● BRIEF 1:
Express the entries as a two-column CSV with the columns field and value, one row per entry, with each item in its own quoted field and any line breaks turned into spaces. Begin at the entry line that contains "kingdom: Plantae" and stop after the entry line that contains "scientific name: Acmispon parviflorus".

● EXTRACTED TEXT:
□ □ □ □ □

Now we get onto the part of this where we look at specific libraries for RDF support in Python. The most popular library is rdflib, which you can install using MacPorts:
$ sudo port install py26-rdflib
The SPARQL query we’ll try this time uses a CONSTRUCT query, which creates RDF, rather than a SELECT query, which as we’ve seen can create either XML or JSON. For example, try the query:
PREFIX foaf: <http://xmlns.com/foaf/0.1/>
CONSTRUCT {
?person
a foaf:Person ;
foaf:name ?name ;
?prop ?value .
} WHERE {
?person a foaf:Person ;
foaf:name ?name ;
?prop ?value .
}
This gets all the information in the data about the individuals for whom names have been supplied in the data, as RDF. Again, Sesame will display this as HTML when you try doing it, but you can choose a different format from the drop-down menu at the top of the Query Result display:
When you’re not accessing using a browser, by default Sesame serves up its results in TriG format, which isn’t particularly appropriate for the results of CONSTRUCT queries as we don’t need multiple graphs. We’ll request N-Triples as that’s something rdflib can understand. Sesame 2 uses the content type text/plain for N-Triples, so we can request this type by setting the Accept header:
params = { 'query': query }
headers = {
'content-type': 'application/x-www-form-urlencoded',
'accept': 'text/plain'
}
(response, content) = httplib2.Http().request(endpoint, 'POST', urllib.urlencode(params), headers=headers)
We then need to parse this Turtle response into a rdflib.Graph object:
graph = rdflib.ConjunctiveGraph()
graph.parse(rdflib.StringInputSource(content), format="nt")
We then need to get information out of that graph, which rdflib isn’t particularly good at. So let’s use RDFAlchemy instead. That can be installed using easy_install:
$ sudo easy_install-2.6 rdfalchemy
RDFAlchemy can be used to map RDF graphs onto Python object structures in a fairly straight-forward manner. Basically, you define the namespaces of the vocabularies that you want to use, then some classes for the kinds of things that you have in the data, with properties that map onto properties in the RDF. Then you set the rdfSubject.db to the source of the data (which can be an rdflib Graph as above) and can query on it. Here’s an example:
FOAF = rdflib.Namespace('http://xmlns.com/foaf/0.1/')

□ □ □ □ □

● TASK MATERIAL:

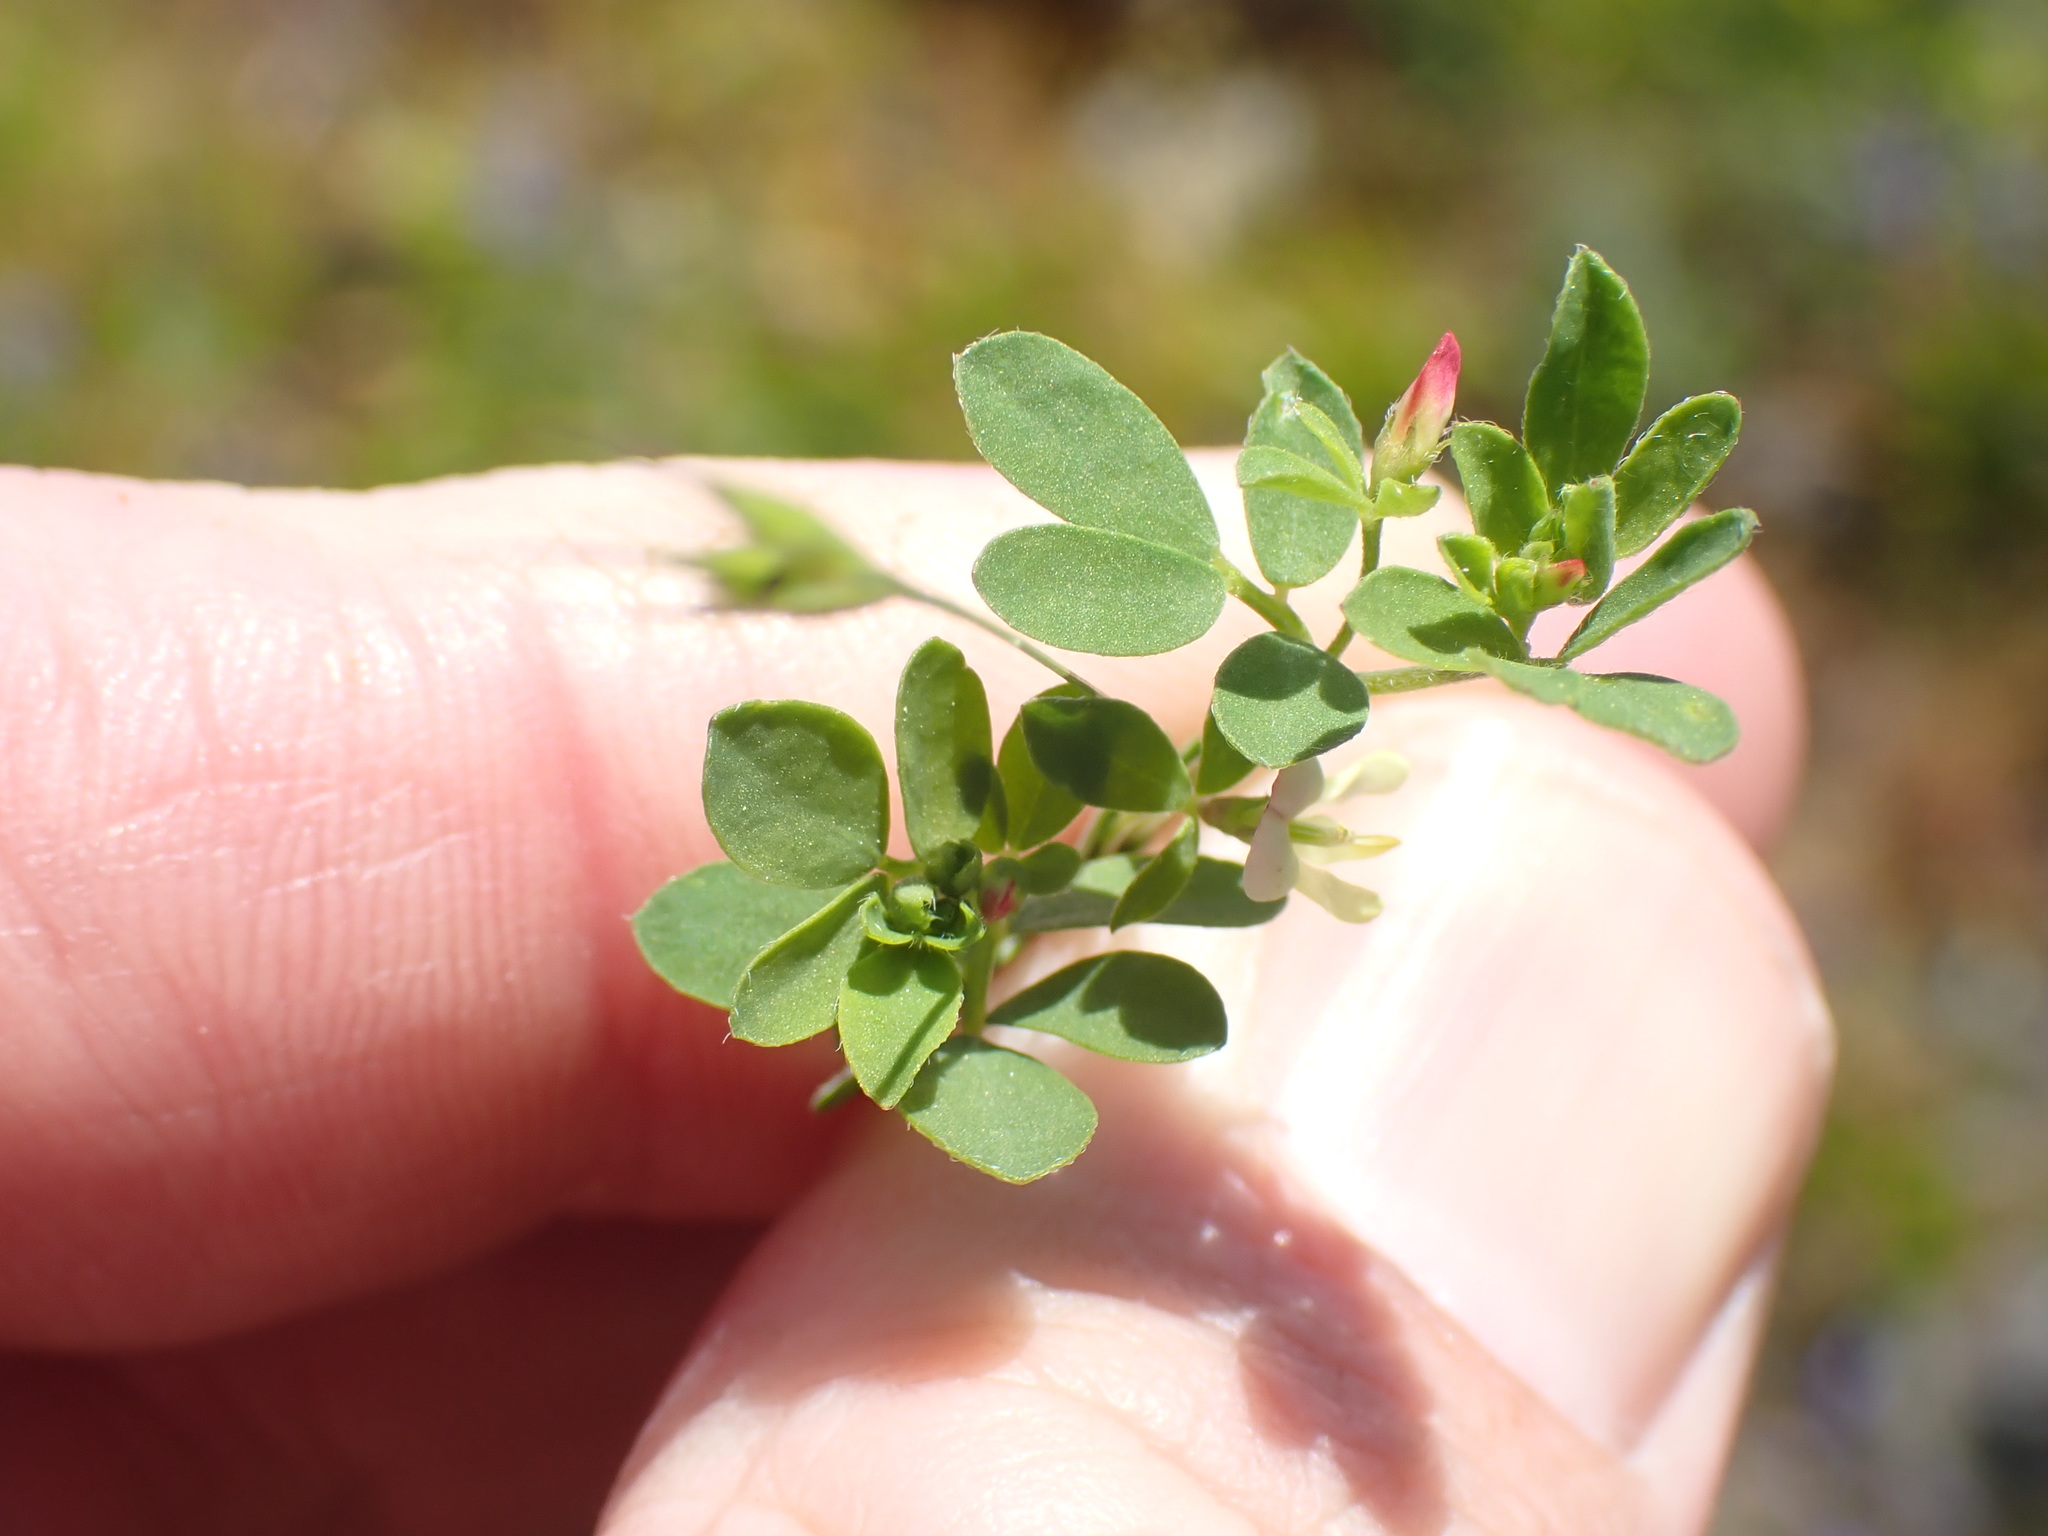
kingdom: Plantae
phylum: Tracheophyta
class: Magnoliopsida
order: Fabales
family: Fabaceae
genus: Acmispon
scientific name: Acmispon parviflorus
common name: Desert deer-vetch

□ □ □ □ □

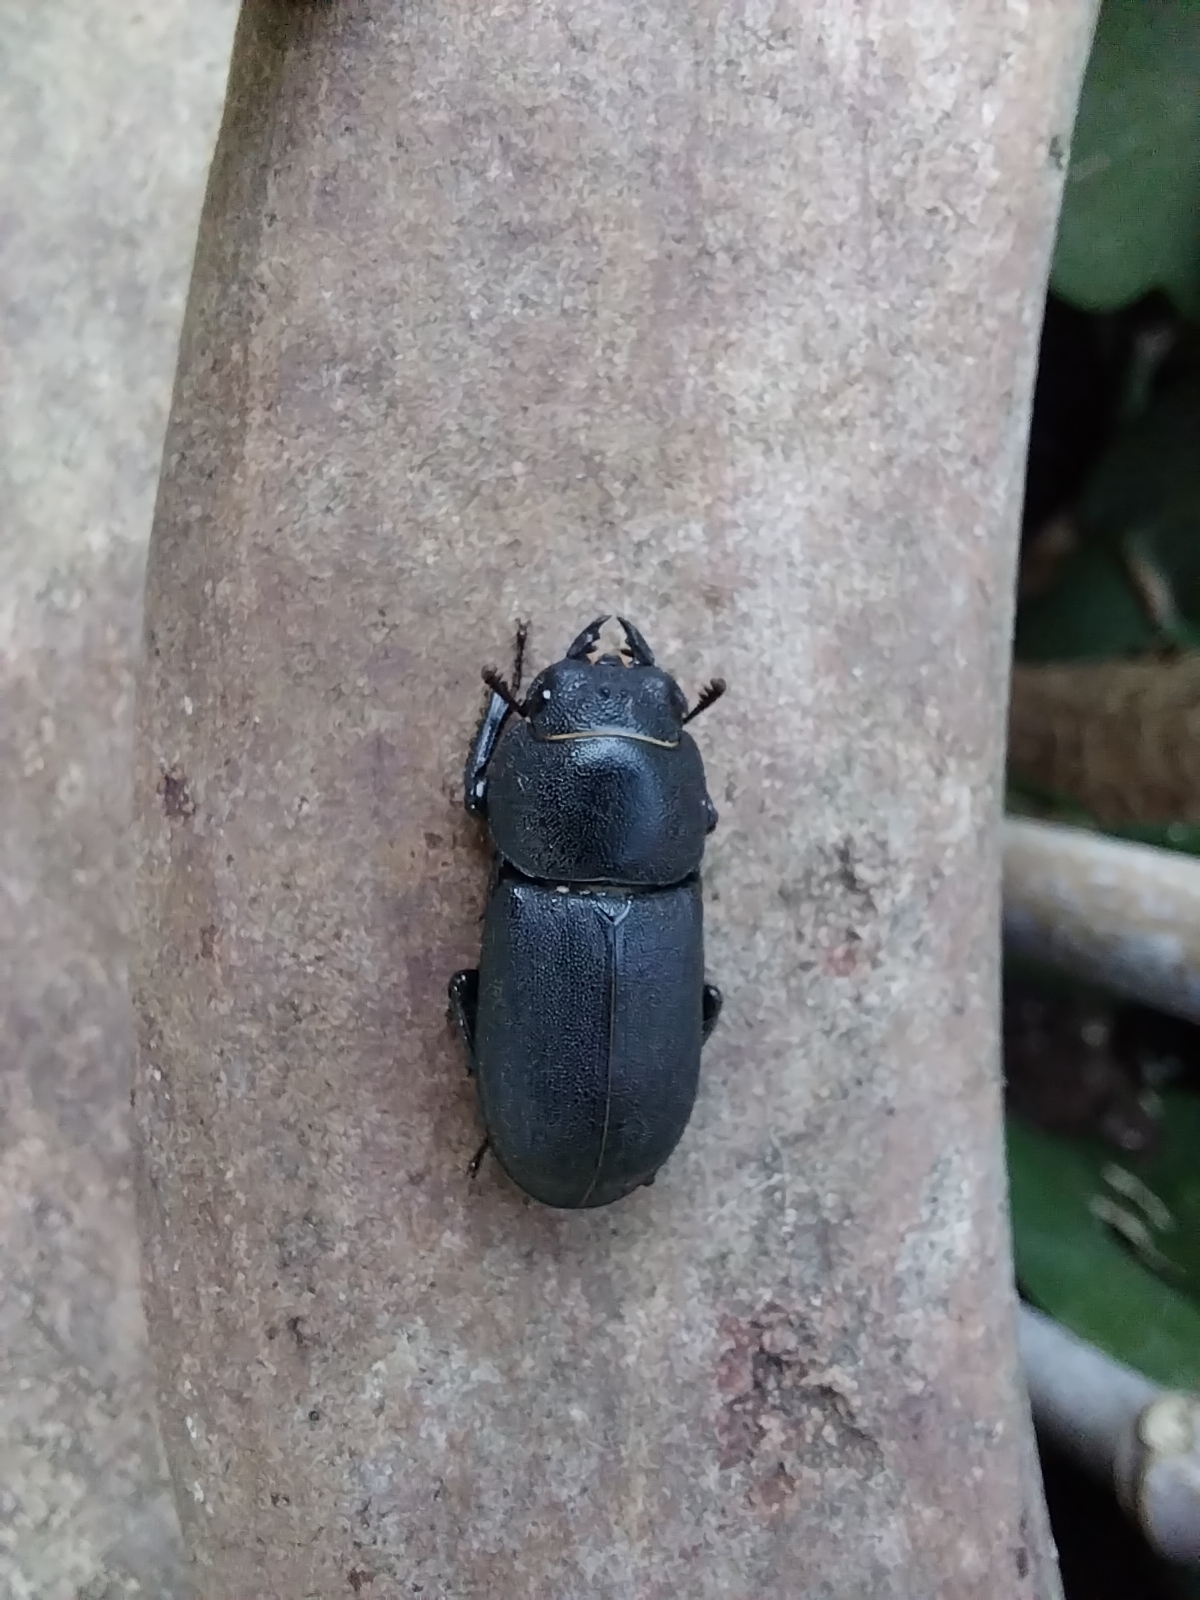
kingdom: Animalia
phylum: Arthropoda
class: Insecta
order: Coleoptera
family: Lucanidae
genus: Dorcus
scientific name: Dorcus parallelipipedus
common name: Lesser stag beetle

□ □ □ □ □

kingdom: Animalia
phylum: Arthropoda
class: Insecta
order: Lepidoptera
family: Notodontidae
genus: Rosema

□ □ □ □ □

● BRIEF 2:
In the tutorial on RDF in Python, what content type does Sesame 2 use for N-Triples?

● CORRECT RESPONSE 1:
field,value
"kingdom:","Plantae"
"phylum:","Tracheophyta"
"class:","Magnoliopsida"
"order:","Fabales"
"family:","Fabaceae"
"genus:","Acmispon"
"scientific name:","Acmispon parviflorus"

● CORRECT RESPONSE 2:
text/plain